Committing to Big Ideas: The Northern Rockies Ecosystem Protection Act (NREPA)

I'm Dirk Adams, a Montana rancher and Democrat running to be the next U.S. senator from Montana. Find out more about me at the Dirk Adams for Senate website. I just announced that if I'm elected to represent Montana in the U.S. Senate, I will introduce the Northern Rockies Ecosystem Protection Act (NREPA).

Though Congressman Pat Williams and Senators Baucus, Melcher, Burns, and Tester have all tried to pass legislation designating new wilderness areas in Montana, it's been over 30 years since Congress has done so.

But while Congress has been debating wilderness in Montana for three decades, the Northern Rockies have not stood still. Lynx and bull trout have been listed as threatened species under the Endangered Species Act and critical habitat has been designated for them. As a result, litigation over timber sales has increased.
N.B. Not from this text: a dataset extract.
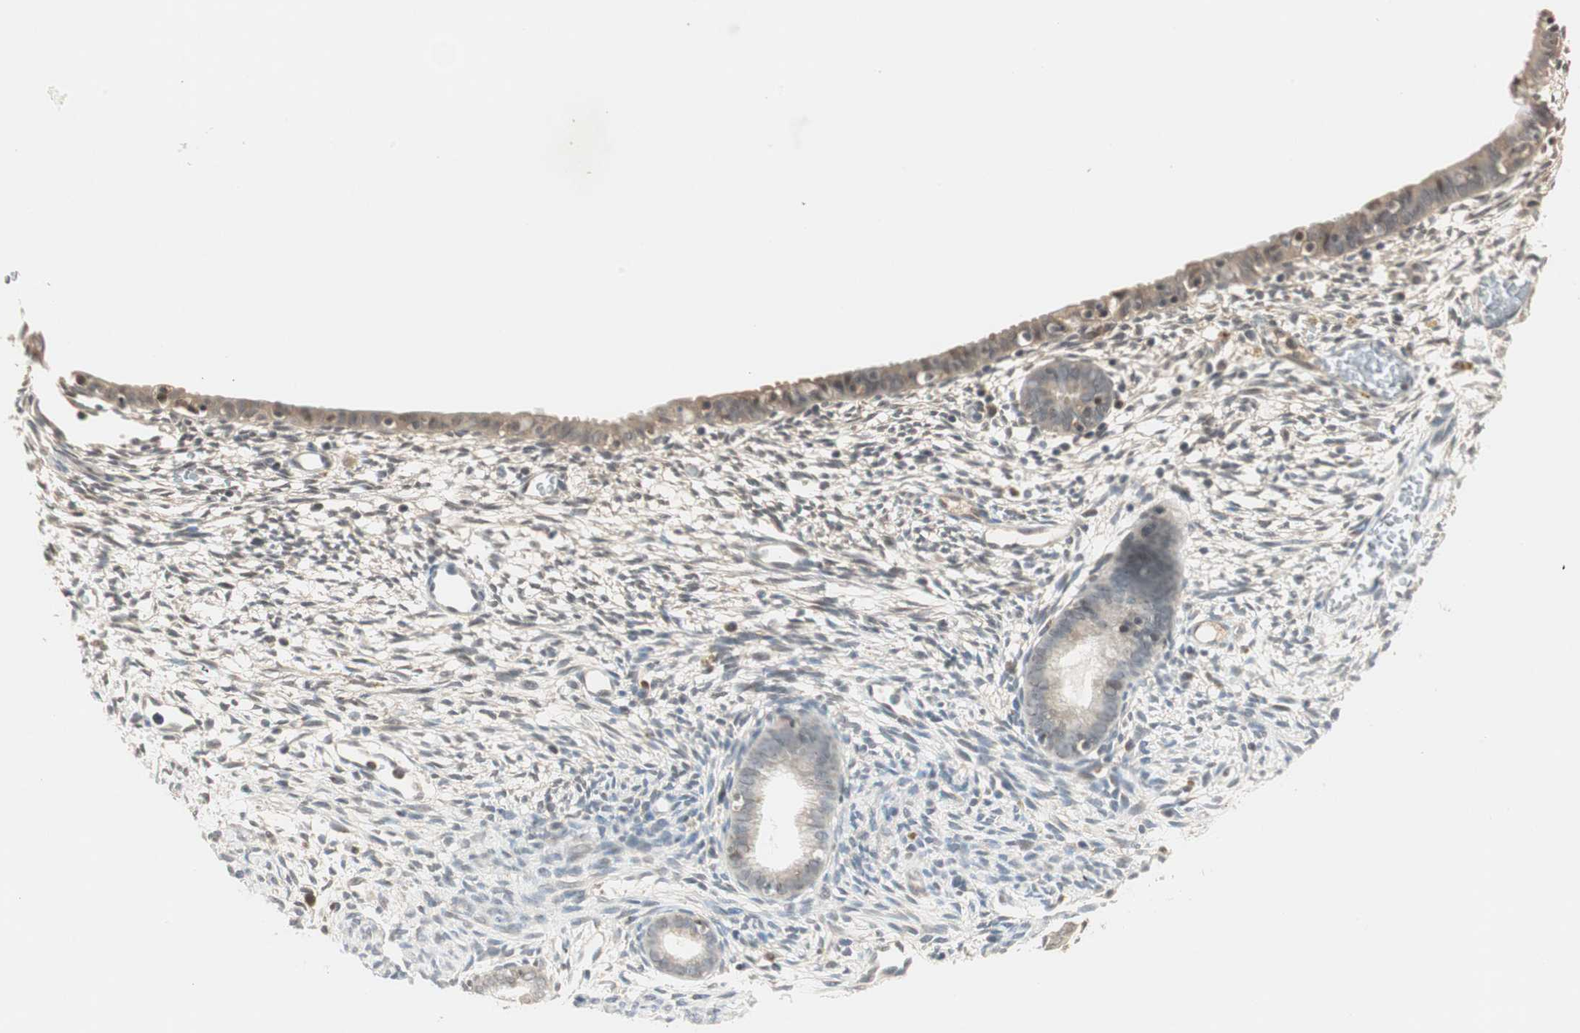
{"staining": {"intensity": "negative", "quantity": "none", "location": "none"}, "tissue": "endometrium", "cell_type": "Cells in endometrial stroma", "image_type": "normal", "snomed": [{"axis": "morphology", "description": "Normal tissue, NOS"}, {"axis": "morphology", "description": "Atrophy, NOS"}, {"axis": "topography", "description": "Uterus"}, {"axis": "topography", "description": "Endometrium"}], "caption": "Cells in endometrial stroma are negative for protein expression in benign human endometrium. The staining was performed using DAB to visualize the protein expression in brown, while the nuclei were stained in blue with hematoxylin (Magnification: 20x).", "gene": "RNGTT", "patient": {"sex": "female", "age": 68}}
NREPA addresses these tensions while dealing with habitat protection scientifically. NREPA isn't just about Montana. It acknowledges the ecosystem boundaries, not state lines, of the Northern Rockies, and consists of roadless areas in five states, including Montana. The NREPA does not affect private land.

NEPRA serves, of course, to protect habitat for hunting, fishing and protects the sectors of our economy that depend on the health of our natural environment. But it's bigger than that.

Native species need the connecting corridors that link smaller core ecosystems such as Yellowstone and Glacier National Parks and the wilderness areas of central Idaho to keep these species from going extinct.

NREPA will codify the Clinton roadless rule and help slow climate change by protecting forests that absorb and store carbon. NREPA will put people to work restoring old clearcuts and cleaning up silt filled streams. NREPA will protect the clean water and will move Montana forward from the endless debate about where we can log and where we cannot as passing NREPA also will give loggers certainty about where logging is admissible, thus enabling them to plan.

The United States became the world's leader in conservation management when we designated Yellowstone National Park as the world's first national park in 1872. Now over 100 countries around the world have national parks.

Our record of conservation leadership continued when President Theodore Roosevelt protected wildlife and public lands by creating the U.S. Forest Service and establishing 51 Federal Bird Reservations, 4 National Game Preserves, 150 National Forests, 5 National Parks, and 18 National Monuments, including the Grand Canyon. This was a leader who dared to do big things. Americans responded to his vision by putting him on Mt. Rushmore.

Montana is a big state. We need to lead our nation in doing big things. Protecting the Northern Rockies ecosystem is a big thing that we can be proud of as Montanans and Americans as we re-emerge as leaders in conservation.